Deprem bölgesinde yaşam, zaten yeterince zorken, bir de bitmek bilmeyen elektrik kesintileriyle adeta işkenceye dönüşüyor!.
Hatay’da depremzedeler, felaketin yaralarını sarmaya çalışırken, bir temel ihtiyaç olan elektriğin kesilmesiyle çaresizliğe itiliyor.
Peki, bu kesintilerin sebebi ne?
Cevap basit: Elektriğin özelleştirilmesi ve yıllardır ihmale uğrayan altyapı yatırımları. Özel şirketler kâr peşinde koşarken, halkın en temel hakkı olan kesintisiz enerji, adeta bir lüks haline geldi.
Geçtiğimiz günlerde Hatay’da yaşanan fırtına ve yangın felaketleri, bu ihmalkârlığın faturasını bir kez daha gözler önüne serdi.
Saatlerce, hatta günlerce elektriksiz kalan Hataylılar, karanlıkta ve çaresizlikte bırakıldı.
Depremin üzerinden geçen bunca zamana rağmen ne ilgili kurumlar ne de yetkililer bu soruna kalıcı bir çözüm üretebildi.
Çözüm üretmek bir yana, sorunu ciddiye aldıklarına dair en ufak bir işaret bile yok.

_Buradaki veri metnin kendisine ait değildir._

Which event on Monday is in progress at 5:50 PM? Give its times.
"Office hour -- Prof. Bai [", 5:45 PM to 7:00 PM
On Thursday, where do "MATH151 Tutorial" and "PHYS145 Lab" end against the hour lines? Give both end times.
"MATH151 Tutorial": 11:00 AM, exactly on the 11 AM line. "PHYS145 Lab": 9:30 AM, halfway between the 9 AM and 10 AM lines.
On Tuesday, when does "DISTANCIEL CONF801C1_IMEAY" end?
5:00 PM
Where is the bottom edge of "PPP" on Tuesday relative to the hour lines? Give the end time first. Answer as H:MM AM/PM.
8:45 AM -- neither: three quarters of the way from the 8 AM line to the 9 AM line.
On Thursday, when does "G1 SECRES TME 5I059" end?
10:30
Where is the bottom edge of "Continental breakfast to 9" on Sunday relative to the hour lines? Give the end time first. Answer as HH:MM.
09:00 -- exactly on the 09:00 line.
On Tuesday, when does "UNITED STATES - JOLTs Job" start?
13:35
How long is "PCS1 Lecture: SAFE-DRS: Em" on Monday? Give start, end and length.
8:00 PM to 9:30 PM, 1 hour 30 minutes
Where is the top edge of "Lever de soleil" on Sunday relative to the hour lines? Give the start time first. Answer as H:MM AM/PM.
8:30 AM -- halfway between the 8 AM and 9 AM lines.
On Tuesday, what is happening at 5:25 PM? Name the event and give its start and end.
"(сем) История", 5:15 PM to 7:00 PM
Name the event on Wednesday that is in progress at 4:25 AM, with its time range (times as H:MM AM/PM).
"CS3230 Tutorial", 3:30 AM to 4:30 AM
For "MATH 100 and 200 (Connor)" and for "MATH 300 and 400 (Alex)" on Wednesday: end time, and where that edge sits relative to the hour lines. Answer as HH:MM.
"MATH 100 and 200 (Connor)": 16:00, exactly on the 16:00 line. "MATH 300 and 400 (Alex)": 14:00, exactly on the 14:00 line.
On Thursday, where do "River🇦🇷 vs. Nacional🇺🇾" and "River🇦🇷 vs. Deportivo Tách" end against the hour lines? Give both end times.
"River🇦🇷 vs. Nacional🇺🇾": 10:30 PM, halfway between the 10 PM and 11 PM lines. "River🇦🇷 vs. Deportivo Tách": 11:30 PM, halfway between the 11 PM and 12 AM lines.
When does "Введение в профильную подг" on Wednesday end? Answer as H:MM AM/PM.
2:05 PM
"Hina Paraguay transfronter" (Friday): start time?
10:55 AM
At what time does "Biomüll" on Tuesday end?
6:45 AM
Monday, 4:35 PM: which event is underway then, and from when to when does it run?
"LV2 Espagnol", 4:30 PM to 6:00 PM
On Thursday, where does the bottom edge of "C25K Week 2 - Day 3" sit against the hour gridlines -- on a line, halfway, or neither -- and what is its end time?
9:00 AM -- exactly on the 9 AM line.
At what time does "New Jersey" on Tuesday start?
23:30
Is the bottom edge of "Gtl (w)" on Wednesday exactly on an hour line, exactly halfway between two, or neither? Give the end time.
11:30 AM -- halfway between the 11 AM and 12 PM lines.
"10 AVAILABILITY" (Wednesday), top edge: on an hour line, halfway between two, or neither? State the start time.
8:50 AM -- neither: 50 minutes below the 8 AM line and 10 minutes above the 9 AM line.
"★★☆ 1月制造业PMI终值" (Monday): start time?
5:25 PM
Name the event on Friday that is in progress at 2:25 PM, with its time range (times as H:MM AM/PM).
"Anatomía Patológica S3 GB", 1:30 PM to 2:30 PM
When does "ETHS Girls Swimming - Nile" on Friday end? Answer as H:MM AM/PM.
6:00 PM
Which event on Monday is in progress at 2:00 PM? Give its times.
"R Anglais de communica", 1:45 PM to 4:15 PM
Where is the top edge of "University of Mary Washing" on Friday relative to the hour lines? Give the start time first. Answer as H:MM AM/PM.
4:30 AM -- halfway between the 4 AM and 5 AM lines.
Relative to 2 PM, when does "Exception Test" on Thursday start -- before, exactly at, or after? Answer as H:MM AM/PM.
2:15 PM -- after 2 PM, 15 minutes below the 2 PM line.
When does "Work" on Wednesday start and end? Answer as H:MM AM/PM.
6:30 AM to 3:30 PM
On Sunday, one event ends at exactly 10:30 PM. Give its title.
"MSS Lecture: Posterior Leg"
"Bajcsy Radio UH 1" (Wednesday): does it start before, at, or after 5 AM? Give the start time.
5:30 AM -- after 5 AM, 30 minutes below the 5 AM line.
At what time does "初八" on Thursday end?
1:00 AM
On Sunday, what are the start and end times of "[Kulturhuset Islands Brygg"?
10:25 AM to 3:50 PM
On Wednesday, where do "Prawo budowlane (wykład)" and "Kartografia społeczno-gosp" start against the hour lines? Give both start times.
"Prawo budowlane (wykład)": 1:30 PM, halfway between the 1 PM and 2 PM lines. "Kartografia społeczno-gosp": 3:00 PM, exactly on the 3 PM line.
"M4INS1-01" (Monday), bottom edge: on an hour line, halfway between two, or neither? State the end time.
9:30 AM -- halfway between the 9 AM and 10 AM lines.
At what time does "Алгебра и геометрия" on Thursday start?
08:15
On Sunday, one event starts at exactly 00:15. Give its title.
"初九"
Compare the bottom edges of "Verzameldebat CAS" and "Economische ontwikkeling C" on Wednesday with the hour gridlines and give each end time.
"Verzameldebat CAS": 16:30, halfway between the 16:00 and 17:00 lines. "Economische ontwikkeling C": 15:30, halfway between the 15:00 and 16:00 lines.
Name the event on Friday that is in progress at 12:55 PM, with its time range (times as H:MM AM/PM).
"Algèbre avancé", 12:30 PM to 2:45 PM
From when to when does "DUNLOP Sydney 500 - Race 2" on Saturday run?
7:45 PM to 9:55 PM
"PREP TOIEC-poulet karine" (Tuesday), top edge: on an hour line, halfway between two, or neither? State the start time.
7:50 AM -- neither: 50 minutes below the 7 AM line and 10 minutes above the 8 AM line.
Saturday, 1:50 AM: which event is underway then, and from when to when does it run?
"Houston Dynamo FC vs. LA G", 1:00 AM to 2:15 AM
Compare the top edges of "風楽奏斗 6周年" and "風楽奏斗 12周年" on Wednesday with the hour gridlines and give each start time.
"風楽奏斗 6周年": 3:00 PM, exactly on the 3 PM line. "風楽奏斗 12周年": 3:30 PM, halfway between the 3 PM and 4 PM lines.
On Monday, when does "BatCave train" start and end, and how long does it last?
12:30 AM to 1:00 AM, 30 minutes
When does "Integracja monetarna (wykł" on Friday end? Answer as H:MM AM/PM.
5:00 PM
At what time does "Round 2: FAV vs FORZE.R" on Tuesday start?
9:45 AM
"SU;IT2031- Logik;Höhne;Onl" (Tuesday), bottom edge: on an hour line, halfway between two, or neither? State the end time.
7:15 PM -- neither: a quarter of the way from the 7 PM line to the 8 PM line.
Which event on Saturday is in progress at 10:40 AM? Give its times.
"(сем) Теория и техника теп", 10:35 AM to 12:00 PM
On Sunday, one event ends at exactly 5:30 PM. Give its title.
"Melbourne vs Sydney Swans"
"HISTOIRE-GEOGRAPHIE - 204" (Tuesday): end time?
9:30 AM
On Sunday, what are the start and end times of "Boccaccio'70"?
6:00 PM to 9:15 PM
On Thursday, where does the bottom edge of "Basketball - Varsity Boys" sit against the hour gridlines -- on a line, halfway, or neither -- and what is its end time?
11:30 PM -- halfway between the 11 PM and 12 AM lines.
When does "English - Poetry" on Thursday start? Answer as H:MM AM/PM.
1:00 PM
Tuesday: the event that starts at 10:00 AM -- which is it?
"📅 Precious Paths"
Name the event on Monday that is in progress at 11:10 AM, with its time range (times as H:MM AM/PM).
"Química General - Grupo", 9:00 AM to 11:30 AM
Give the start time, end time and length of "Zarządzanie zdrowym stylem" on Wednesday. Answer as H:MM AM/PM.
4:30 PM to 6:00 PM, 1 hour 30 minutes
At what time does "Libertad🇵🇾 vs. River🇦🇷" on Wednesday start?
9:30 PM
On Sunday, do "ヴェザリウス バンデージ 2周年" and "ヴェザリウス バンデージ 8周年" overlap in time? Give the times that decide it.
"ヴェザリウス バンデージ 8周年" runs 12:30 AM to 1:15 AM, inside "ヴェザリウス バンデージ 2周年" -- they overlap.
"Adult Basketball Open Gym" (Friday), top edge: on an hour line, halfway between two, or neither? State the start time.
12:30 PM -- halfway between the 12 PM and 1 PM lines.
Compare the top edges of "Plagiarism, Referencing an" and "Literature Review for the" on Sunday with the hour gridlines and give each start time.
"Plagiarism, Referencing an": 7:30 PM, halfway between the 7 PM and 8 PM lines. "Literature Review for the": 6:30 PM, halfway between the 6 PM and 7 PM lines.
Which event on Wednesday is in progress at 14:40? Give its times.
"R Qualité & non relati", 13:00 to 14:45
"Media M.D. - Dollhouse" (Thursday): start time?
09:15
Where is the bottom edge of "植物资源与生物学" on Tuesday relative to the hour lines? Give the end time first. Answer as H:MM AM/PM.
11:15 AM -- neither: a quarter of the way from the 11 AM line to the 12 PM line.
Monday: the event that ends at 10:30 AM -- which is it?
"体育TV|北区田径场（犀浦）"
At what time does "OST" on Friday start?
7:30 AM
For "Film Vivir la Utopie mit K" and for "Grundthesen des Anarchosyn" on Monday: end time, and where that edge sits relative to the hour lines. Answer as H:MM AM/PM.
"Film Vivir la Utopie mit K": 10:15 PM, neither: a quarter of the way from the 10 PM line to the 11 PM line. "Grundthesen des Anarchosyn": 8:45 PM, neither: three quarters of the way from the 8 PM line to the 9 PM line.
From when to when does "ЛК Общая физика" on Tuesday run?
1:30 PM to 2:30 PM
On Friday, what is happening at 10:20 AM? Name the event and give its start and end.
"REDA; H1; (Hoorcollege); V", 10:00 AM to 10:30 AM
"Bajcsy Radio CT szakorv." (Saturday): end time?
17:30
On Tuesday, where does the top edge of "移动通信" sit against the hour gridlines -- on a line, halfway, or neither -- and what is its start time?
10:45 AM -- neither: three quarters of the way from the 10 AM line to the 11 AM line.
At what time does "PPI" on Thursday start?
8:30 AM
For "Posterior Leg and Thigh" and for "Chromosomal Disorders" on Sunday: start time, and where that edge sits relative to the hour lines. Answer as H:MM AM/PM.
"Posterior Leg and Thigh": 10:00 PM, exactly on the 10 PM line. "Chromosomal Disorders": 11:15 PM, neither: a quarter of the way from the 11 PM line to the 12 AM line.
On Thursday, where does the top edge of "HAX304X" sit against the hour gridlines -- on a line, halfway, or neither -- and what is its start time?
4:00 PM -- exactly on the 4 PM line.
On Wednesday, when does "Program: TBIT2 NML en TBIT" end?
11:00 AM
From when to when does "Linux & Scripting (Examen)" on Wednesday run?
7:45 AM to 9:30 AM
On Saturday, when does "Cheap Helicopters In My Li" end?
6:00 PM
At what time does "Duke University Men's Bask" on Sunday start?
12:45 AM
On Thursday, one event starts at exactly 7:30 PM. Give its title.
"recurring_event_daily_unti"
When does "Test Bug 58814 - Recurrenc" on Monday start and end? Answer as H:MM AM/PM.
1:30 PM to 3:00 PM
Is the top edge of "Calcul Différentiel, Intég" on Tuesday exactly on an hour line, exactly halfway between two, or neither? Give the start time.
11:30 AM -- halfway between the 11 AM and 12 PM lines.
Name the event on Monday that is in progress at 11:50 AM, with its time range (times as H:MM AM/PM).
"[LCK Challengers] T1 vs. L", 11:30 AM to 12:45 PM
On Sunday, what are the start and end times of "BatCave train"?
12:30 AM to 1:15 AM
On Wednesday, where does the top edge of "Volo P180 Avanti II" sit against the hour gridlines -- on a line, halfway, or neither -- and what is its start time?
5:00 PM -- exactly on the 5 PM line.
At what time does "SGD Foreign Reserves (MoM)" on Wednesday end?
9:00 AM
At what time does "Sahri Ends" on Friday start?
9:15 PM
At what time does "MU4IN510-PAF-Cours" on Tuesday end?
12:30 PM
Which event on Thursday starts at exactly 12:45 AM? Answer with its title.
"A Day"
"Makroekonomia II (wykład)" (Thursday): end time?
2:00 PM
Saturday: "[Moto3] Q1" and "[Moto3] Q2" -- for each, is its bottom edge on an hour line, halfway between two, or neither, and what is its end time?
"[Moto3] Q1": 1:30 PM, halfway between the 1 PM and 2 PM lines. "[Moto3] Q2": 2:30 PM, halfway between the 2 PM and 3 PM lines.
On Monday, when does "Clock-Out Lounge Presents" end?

Olan, her zamanki gibi halka oluyor!!.
Geçenlerde yaşadığım bir olay, bu sorumsuzluğun boyutlarını açıkça ortaya koydu.
Elektrik kesintisi sonrası ilgili kurumu arayıp şikâyetimi bildirdim ve konuyu medya kuruluşlarına taşıyacağımı söyledim.
Ne tesadüf ki, bu uyarıdan sonra elektrik birkaç saat içinde geri geldi!
Bu, elektriğin aslında var olduğunu, ancak kesintilerin keyfi bir şekilde, adeta vatandaşları cezalandırmak için uygulandığını göstermiyor mu?
İnsanlara resmen zulmediliyor!
Üstelik, faturasını bir gün geciktiren vatandaştan anında faiz talep eden bu kurumlar, kendi hizmet kusurlarının hesabını vermekten ustalıkla kaçıyor. Bu çifte standart, bu aymazlık, artık halkın sabrını taşırmış durumda.
Yetkililere sesleniyorum: Deprem bölgesindeki vatandaşlar, bu sorumsuzluğu daha fazla kaldırmaya mecbur değil!
Elektrik dağıtım şirketlerinin kâr hırsına kurban edilen altyapı sorunları, acilen çözülmelidir.
Kalıcı yatırımlar yapılmalı, denetimler sıkılaştırılmalı ve halkın en temel hakkı olan elektrik hizmeti, kesintisiz bir şekilde sağlanmalıdır.
Aksi takdirde, bu kesintiler sadece artmakla kalmayacak, aynı zamanda halkın güvenini tamamen yitirmiş bir sistemin çöküşüne yol açacak.